Wien – Einmal, erzählt Rudolf Goessl, sei er nach seinem Stil gefragt worden: "Aber ich habe keinen! Einen Stil zu haben ist grauenhaft. Ich fange jedes Mal bei null an. Erst die Kunsthistoriker machen einen Stil daraus."

Diese Verweigerung, kunstmärktlerischen Gesetzen und Stildiktaten zu gehorchen, hatte gravierende Auswirkungen auf das, was man gemeinhin "Erfolg" nennt. Zwar stellte ihn schon 1973 Monsignore Otto Mauer in der Galerie nächst St. Stephan aus – es war Mauers letzte Ausstellung vor seinem Tod. "Aber", sagt Goessl, "hätte mich meine Frau nicht zeitlebens finanziell unterstützt, gäbe es mich als Künstler gar nicht." Die Wiener Museen jedenfalls übersahen ihn geflissentlich.

Rudolf Goessl: "Freitag" (Triptychon aus dem Jahr 1978). Farbschlitze wie Türen in eine andere Welt.
Foto: Ernst Kainerstorfer

Nur Alfred Schmeller, zwischen 1969 und 1979 Direktor des 20er-Hauses, erwarb ein Bild fürs Museum. Umso passender, dass nun just das 21er-Haus eine kleine, feine Personale mit Arbeiten aus den 1960er- und 1970er-Jahren zeigt. Goessls Frühwerk hat, das zeigt die Schau eindrücklich, nichts an Kraft verloren. Im Gegenteil, es ist aufregender und radikaler, empfindsamer und bahnbrechender als so manch aktuelle Arbeit jüngerer Kollegen, als deren Wegbereiter man ihn mit Fug und Recht betrachten kann.
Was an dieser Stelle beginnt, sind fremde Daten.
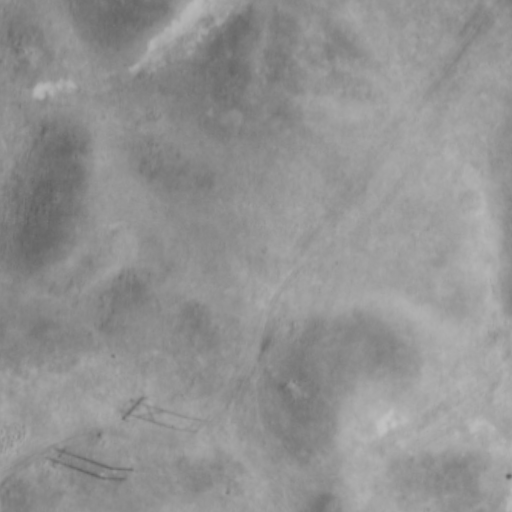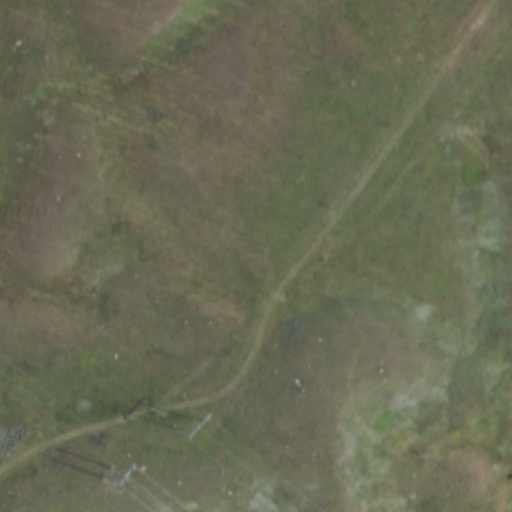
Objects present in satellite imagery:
power tower: (174, 421)
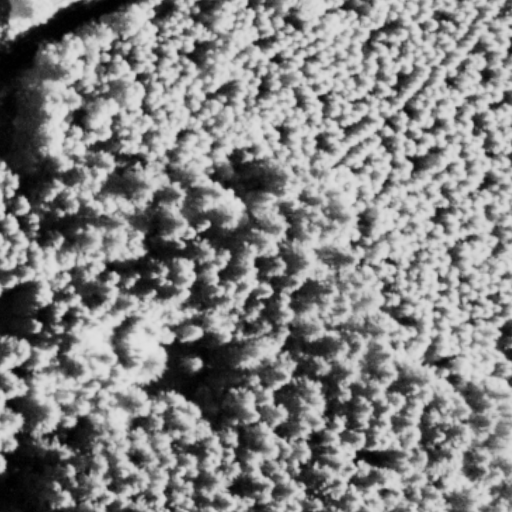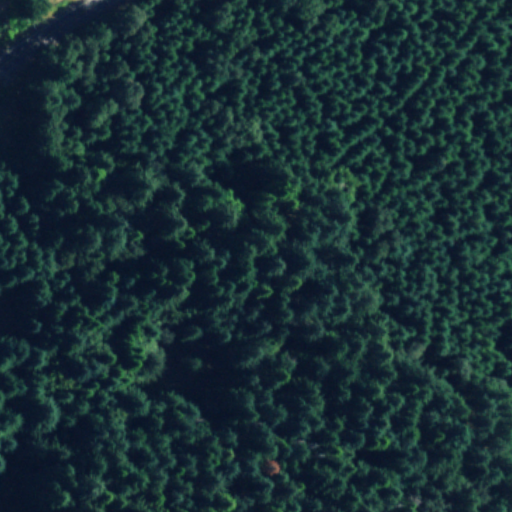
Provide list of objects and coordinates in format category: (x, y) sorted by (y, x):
crop: (43, 19)
road: (48, 30)
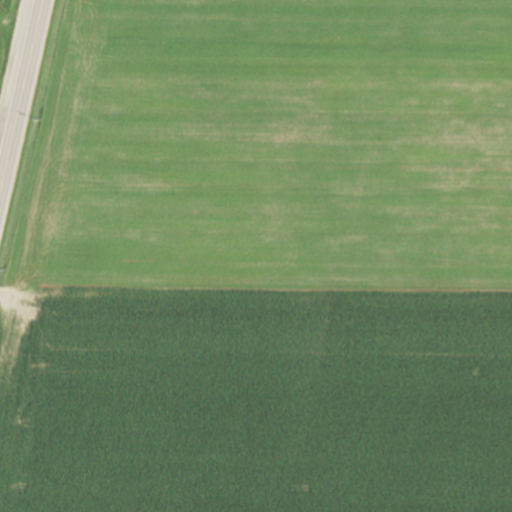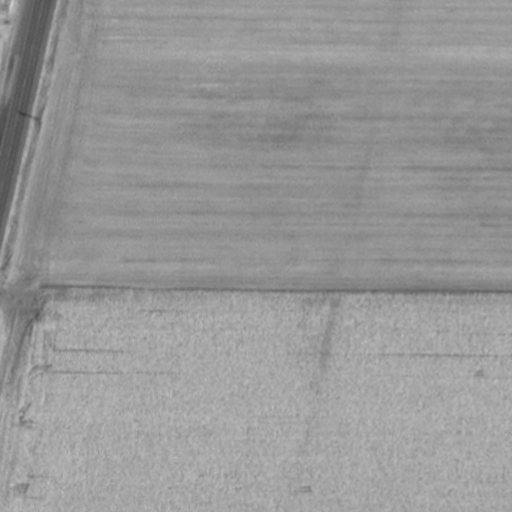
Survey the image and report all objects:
road: (21, 97)
crop: (266, 262)
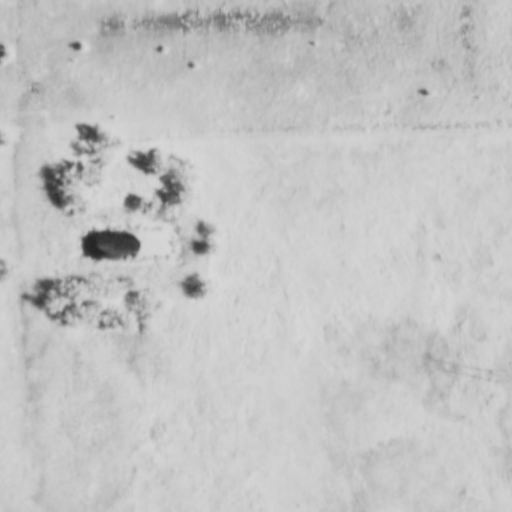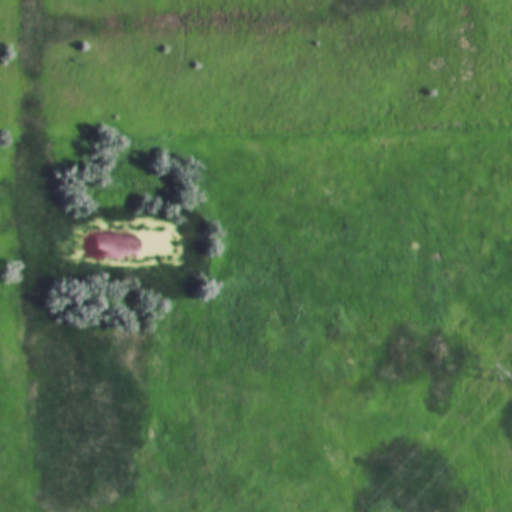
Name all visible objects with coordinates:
power tower: (484, 373)
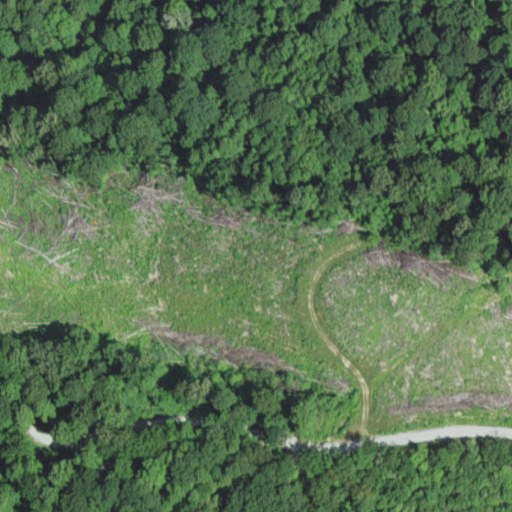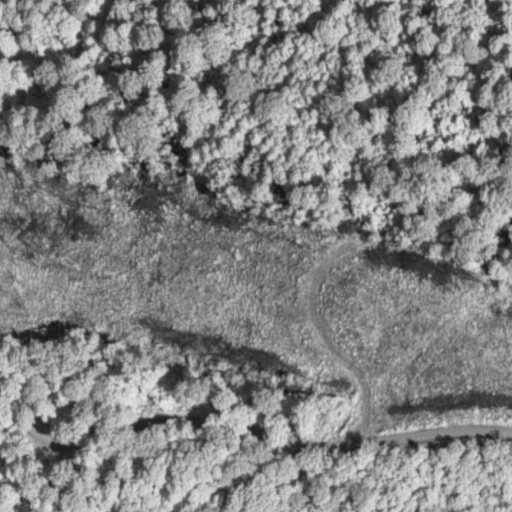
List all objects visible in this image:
road: (255, 447)
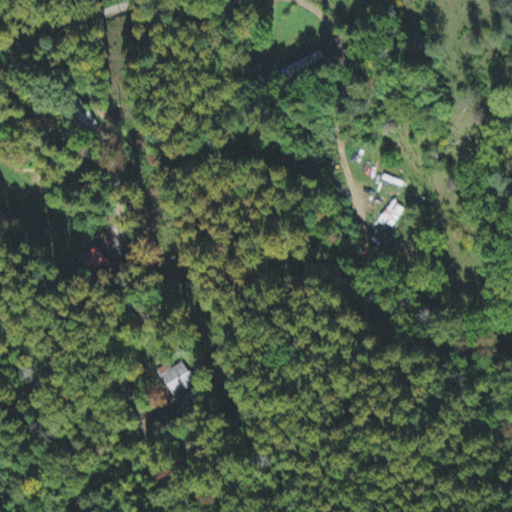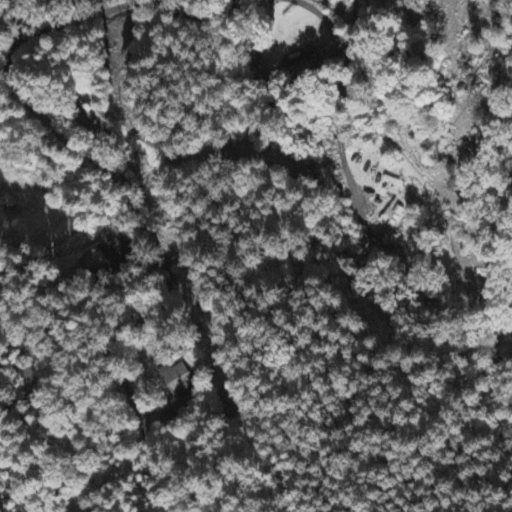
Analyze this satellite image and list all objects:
road: (54, 128)
building: (176, 380)
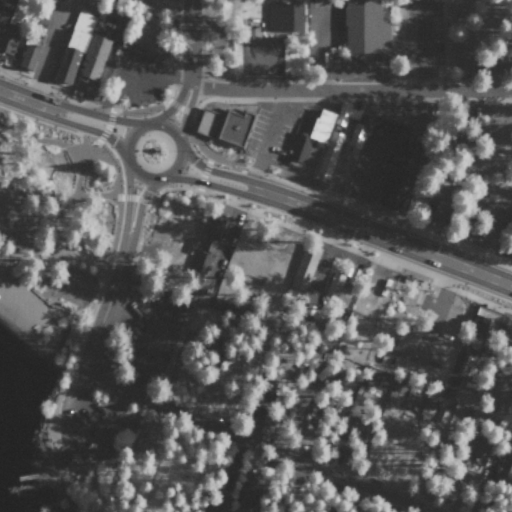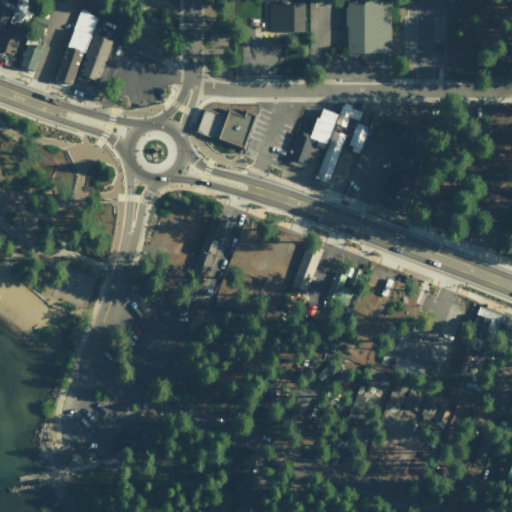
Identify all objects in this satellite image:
building: (19, 12)
building: (285, 17)
building: (37, 23)
building: (366, 26)
building: (13, 27)
building: (145, 32)
building: (148, 36)
building: (8, 39)
road: (187, 42)
building: (73, 44)
building: (73, 46)
road: (178, 50)
building: (94, 51)
building: (29, 56)
building: (28, 57)
building: (93, 57)
parking lot: (135, 78)
road: (38, 82)
road: (133, 84)
road: (349, 88)
road: (313, 98)
road: (27, 99)
road: (179, 106)
road: (170, 108)
road: (122, 110)
building: (346, 112)
road: (183, 113)
building: (346, 114)
road: (99, 115)
building: (208, 122)
building: (224, 125)
road: (91, 128)
road: (166, 128)
building: (234, 128)
road: (103, 131)
road: (130, 134)
building: (311, 135)
building: (309, 137)
building: (356, 137)
road: (36, 138)
road: (268, 138)
road: (201, 147)
building: (328, 155)
road: (108, 159)
building: (397, 159)
road: (173, 166)
road: (204, 170)
road: (213, 170)
road: (135, 171)
road: (204, 181)
road: (132, 196)
road: (366, 205)
road: (125, 213)
road: (135, 219)
road: (381, 235)
road: (328, 238)
building: (207, 244)
road: (135, 248)
building: (304, 268)
building: (337, 289)
road: (94, 300)
road: (95, 321)
building: (485, 321)
building: (465, 364)
park: (101, 383)
building: (372, 383)
building: (459, 390)
building: (267, 391)
building: (413, 400)
building: (426, 408)
road: (68, 411)
building: (354, 417)
building: (349, 432)
building: (145, 435)
road: (250, 441)
building: (481, 446)
pier: (37, 473)
building: (250, 487)
building: (217, 502)
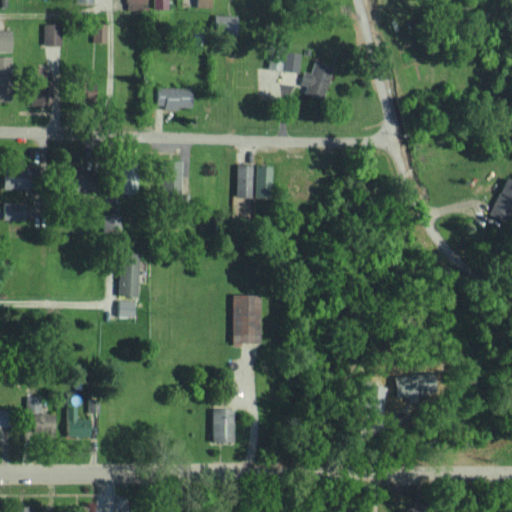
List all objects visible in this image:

Unter dem Titel Malerei im Wandel hat Kurator Harald Krejci Goessls frühe Bilder nicht in eine chronologische Ordnung gezwungen. Eher sind es klug gewählte Zitate eines komplexen, lebenslangen Schaffens- und Forschungsprozesses, in dem sich Goessl mit den essenziellen Fragen der Malerei auseinandersetzt: Raum, Farbe, Form, Proportion, Perspektive.

Rudolf Goessl, 2016.
Foto: Roland Unger, © Belvedere, Wien

Der 1929 im Weinviertel geborene Künstler absolvierte die Meisterklasse für Gebrauchsgrafik. Doch seine Informationen bezog er aus Magazinen und auf Reisen. Nur eine Woche durchstreifte er 1967 New Yorks Galerien und Museen, ließ sich von Pop-Art und Farbfeldmalerei, etwa Clyfford Stills, Barnett Newmans oder Mark Rothkos, zu den Raumbühnenbildern inspirieren.

Zwischen Hell und Dunkel

Die grellpoppige, konstrast reiche Farbigkeit seiner abstrakten Kompositionen wich allerdings bald einer zunehmend asketischen Malerei. Das Farbspektrum reduzierte sich auf Grau-, Schwarz- und Brauntöne. Goessl verhängte die klar umrandeten Leinwände mit extrem dünn aufgetragenen Farbschichten, schuf räumliche Tiefen aus Schatten und Licht. Anders als Lucio Fontana durchbohrte er die Leinwand nicht physisch, sondern erhellte das diffus flirrende Farbamalgam mit bleichfarbenen Schlitzen, so als öffnete er eine Tür in eine andere Welt, in seine Welt hinter der Welt. Innenblick heißt ein Triptychon aus dem Jahr 1973 mit fein vermalten Schattengängen zwischen Hell und Dunkel. Das schwarze Loch. Die Materie. Die Monochromie als Gleichnis des Lebens. Seine neuen Arbeiten, sagt Rudolf Goessl, sind noch spiritueller, ja, er scheue sich nicht zu sagen, sie sind religiös, was immer man darunter verstehen möge.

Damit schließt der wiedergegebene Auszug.